Суть задания |
Ответьте на вопросы по тексту о колодце бедуинов, пронумеровав ответы так же.
1. Какого диаметра бедуинский колодец?
2. Какая глубина до поверхности воды в колодце?
3. Какой по температуре оказалась вода в колодце?

Текст для чтения |
Какая–то девушка из наших несмело протягивает руку к лепёшке и отламывает кусочек.

— Из чего это делается? — тихо переспрашиваю я у жены.

Мы так и не поняли, тесто ли на какашках или огонь ими разжигают.

Потом нас ведут к колодцу бедуинов. Закройте глаза и представьте себе: пустыня, посёлок бедуинов, колодец… Представили? Неправильно представили. Это не то, что у нас в деревнях: узкая дыра, обитая тёсом, железная цепь, журавель, звонкое ведро и всё такое прочее. Бедуинский колодец размеров метра три, а то и все четыре в диаметре, и стены его укреплены камнем. Территория вокруг колодца (метров двадцать) обложена непрерывной цепью камешков размеров в мужской кулак: санитарная зона. Это всего лишь символы, предупреждающие знаки, но всем ясно, что здесь должна быть образцовая чистота. Сюда не приведут верблюда, отсюда гонят собак. Вода в пустыне — это святое. Стоит загадить колодец — и посёлок умрёт. Или нужно рыть новый колодец. Судя по его внушительным размерам, работёнка не из лёгких.

Колодец очень низкий, но широченный, и сверху закрыт металлической решёткой, чтобы никто туда ненароком не свалился. Это напоминает огромную скважину где–то на промышленном предприятии.

— Да есть ли там вода? — сомневается кто–то.

— Пожалуйста, подойдите и посмотрите вниз, — приглашает Махмуд.

Мы с видом законченных идиотов вытягиваем шеи и смотрим в колодец. Там, в темноте, ничего не видно.

— Здесь глубина до поверхности воды двадцать метров, — говорит проводник.

Мы опускаем туда ведро на толстой цепи и видим, как всколыхнулась, закачалась верхняя кромка воды.

— Можно помыть руки, — говорит Махмуд. — Скоро будем ужинать.

«А как же санитарная зона? — думаю я. — Хорошо бы отойти в сторонку».

Проводник первый подаёт пример всем нам, ополаскивает руки. Потом по очереди мы подходим к ведру и совершаем это бессмысленное, почти ритуальное омовение. Мы с удовольствием прикасаемся к священной воде пустыни Сахары. Без неё не было бы жизни здесь, в сухом и жарком ущелье. К нашему удивлению, вода в колодце довольно тёплая. Даже туда, в глубокую нору, дошёл неумирающий жар египетского солнца.

— А теперь идёмте в сад, — говорит Махмуд.

Я понимаю, что экскурсовод путает русские слова. Какой тут может быть сад?

[Записи коллекции]
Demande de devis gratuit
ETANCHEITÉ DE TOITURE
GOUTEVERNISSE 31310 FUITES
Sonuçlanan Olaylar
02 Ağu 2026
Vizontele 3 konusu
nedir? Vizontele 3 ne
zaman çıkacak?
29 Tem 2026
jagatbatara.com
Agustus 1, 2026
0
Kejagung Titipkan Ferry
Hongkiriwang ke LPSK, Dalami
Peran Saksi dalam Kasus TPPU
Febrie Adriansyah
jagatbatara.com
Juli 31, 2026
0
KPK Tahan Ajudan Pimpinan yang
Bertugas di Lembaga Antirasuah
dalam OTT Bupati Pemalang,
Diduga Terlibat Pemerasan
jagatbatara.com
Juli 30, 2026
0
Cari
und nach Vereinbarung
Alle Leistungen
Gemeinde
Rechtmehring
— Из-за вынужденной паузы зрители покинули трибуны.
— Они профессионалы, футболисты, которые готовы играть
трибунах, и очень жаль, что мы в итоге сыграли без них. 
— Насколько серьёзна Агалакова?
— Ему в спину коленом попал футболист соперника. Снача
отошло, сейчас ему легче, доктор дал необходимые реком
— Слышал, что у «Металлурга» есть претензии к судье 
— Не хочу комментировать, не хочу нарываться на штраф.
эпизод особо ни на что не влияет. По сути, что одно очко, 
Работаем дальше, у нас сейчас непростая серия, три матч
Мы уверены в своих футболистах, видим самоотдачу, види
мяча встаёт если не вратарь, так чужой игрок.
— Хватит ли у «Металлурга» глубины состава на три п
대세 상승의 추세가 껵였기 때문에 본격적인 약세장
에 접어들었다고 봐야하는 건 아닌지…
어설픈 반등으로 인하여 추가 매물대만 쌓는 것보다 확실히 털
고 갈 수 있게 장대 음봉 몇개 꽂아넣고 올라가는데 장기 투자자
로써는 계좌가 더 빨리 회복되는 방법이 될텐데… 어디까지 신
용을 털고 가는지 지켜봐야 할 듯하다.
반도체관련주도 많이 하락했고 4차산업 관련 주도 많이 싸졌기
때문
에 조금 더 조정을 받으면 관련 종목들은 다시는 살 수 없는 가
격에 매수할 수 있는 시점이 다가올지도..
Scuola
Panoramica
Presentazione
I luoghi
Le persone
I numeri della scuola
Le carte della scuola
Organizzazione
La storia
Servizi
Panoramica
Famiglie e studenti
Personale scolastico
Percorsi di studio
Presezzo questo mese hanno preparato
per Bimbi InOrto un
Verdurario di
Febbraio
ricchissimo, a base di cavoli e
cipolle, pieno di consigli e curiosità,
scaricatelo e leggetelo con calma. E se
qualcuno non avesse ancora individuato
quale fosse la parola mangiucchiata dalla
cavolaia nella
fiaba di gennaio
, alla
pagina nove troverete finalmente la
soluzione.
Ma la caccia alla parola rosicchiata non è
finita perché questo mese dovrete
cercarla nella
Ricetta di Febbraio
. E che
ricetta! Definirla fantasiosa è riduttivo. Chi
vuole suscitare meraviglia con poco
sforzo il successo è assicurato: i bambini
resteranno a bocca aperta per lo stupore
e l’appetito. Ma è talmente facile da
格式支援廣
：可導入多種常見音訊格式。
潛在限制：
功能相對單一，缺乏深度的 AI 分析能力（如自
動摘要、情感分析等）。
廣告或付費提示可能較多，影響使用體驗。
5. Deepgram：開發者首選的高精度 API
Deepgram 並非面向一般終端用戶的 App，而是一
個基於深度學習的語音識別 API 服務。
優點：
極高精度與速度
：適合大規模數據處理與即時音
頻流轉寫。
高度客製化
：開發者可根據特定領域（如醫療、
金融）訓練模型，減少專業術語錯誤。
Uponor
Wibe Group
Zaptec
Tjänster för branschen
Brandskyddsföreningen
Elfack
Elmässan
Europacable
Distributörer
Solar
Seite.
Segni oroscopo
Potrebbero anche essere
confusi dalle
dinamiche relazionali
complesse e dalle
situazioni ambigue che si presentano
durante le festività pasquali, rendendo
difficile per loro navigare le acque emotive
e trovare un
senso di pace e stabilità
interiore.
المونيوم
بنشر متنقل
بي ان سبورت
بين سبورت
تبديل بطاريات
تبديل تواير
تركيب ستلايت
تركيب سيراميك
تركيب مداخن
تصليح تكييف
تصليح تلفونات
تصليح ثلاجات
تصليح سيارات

Место для ответа |
1. Метра три, а то и все четыре.
2. Двадцать метров.
3. Довольно тёплой.